Impurity segregation in graphene nanoribbons

TL;DR

This paper models impurity segregation in graphene nanoribbons, showing how impurity distribution can be controlled by external electric fields, potentially tuning their magnetic and transport properties.

Contribution

A simple energy model for impurity positioning in GNRs validated by ab initio calculations, highlighting external electric fields as a control mechanism.

Findings

Impurities tend to segregate near edges due to energetic favorability.

External electric fields can influence impurity distribution across the ribbon.

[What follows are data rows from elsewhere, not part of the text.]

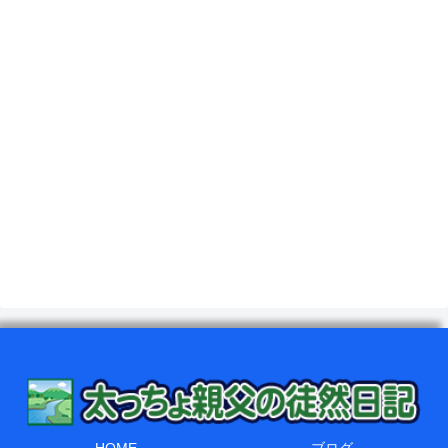
HOME
ブログ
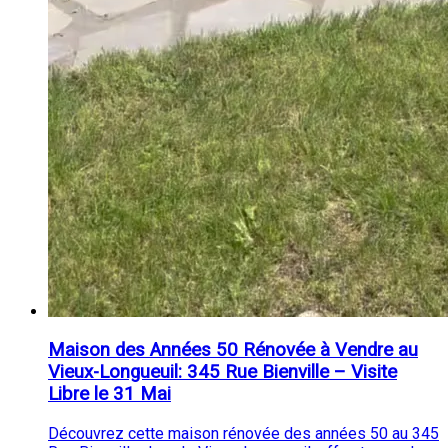
Maison des Années 50 Rénovée à Vendre au
Vieux-Longueuil: 345 Rue Bienville – Visite
Libre le 31 Mai
Découvrez cette maison rénovée des années 50 au 345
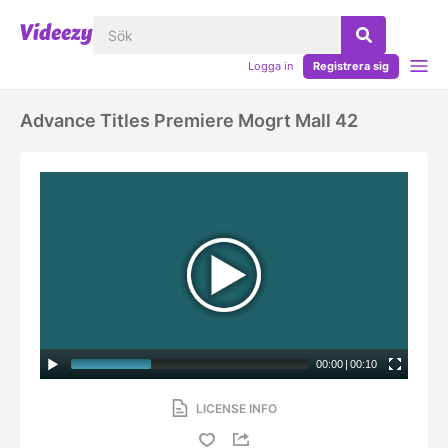
Logga in
Registrera sig
Advance Titles Premiere Mogrt Mall 42
00:00
|
00:10
LICENSE INFO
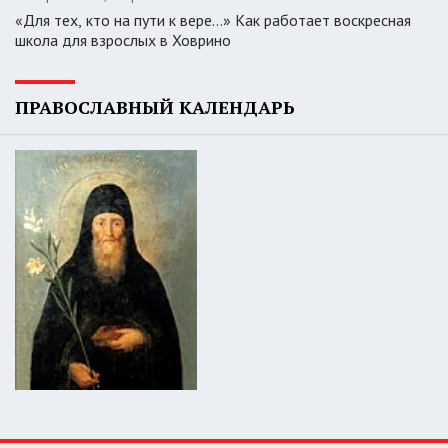
«Для тех, кто на пути к вере...» Как работает воскресная
школа для взрослых в Ховрино
ПРАВОСЛАВНЫЙ КАЛЕНДАРЬ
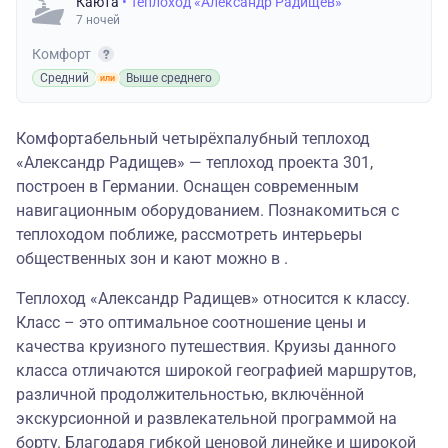
Каюта
• Теплоход «Александр Радищев»
7 ночей
Комфорт
Средний
Выше среднего
Комфортабельный четырёхпалубный теплоход
«Александр Радищев» — теплоход проекта 301,
построен в Германии. Оснащен современным
навигационным оборудованием. Познакомиться с
теплоходом поближе, рассмотреть интерьеры
общественных зон и кают можно в .
Теплоход «Александр Радищев» относится к классу.
Класс – это оптимальное соотношение цены и
качества круизного путешествия. Круизы данного
класса отличаются широкой географией маршрутов,
различной продолжительностью, включённой
экскурсионной и развлекательной программой на
борту. Благодаря гибкой ценовой линейке и широкой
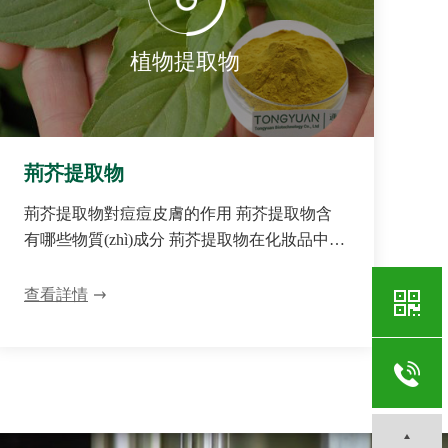
植物提取物
荊芥提取物
荊芥提取物對痘痘皮膚的作用 荊芥提取物含
有哪些物質(zhì)成分 荊芥提取物在化妝品中的
作用 荊芥提取物的作用與功效 荊芥提取物在
化妝品中的應(yīng)用
查看詳情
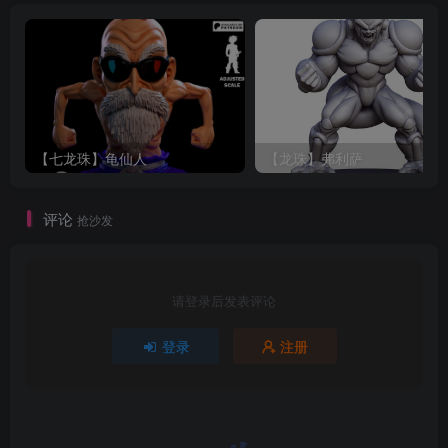
【七龙珠】龟仙人
【龙珠】弗利萨
评论
抢沙发
请登录后发表评论
登录
注册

Control over impurity placement may enable tuning of GNR properties.

Abstract

The electronic properties of low-dimensional materials can be engineered by doping, but in the case of graphene nanoribbons (GNR) the proximity of two symmetry-breaking edges introduces an additional dependence on the location of an impurity across the width of the ribbon. This introduces energetically favorable locations for impurities, leading to a degree of spatial segregation in the impurity concentration. We develop a simple model to calculate the change in energy of a GNR system with an arbitrary impurity as that impurity is moved across the ribbon and validate its findings by comparison with ab initio calculations. Although our results agree with previous works predicting the dominance of edge disorder in GNR, we argue that the distribution of adsorbed impurities across a ribbon may be controllable by external factors, namely an applied electric field. We propose that this control over impurity segregation may allow manipulation and fine-tuning of the magnetic and transport properties of GNRs.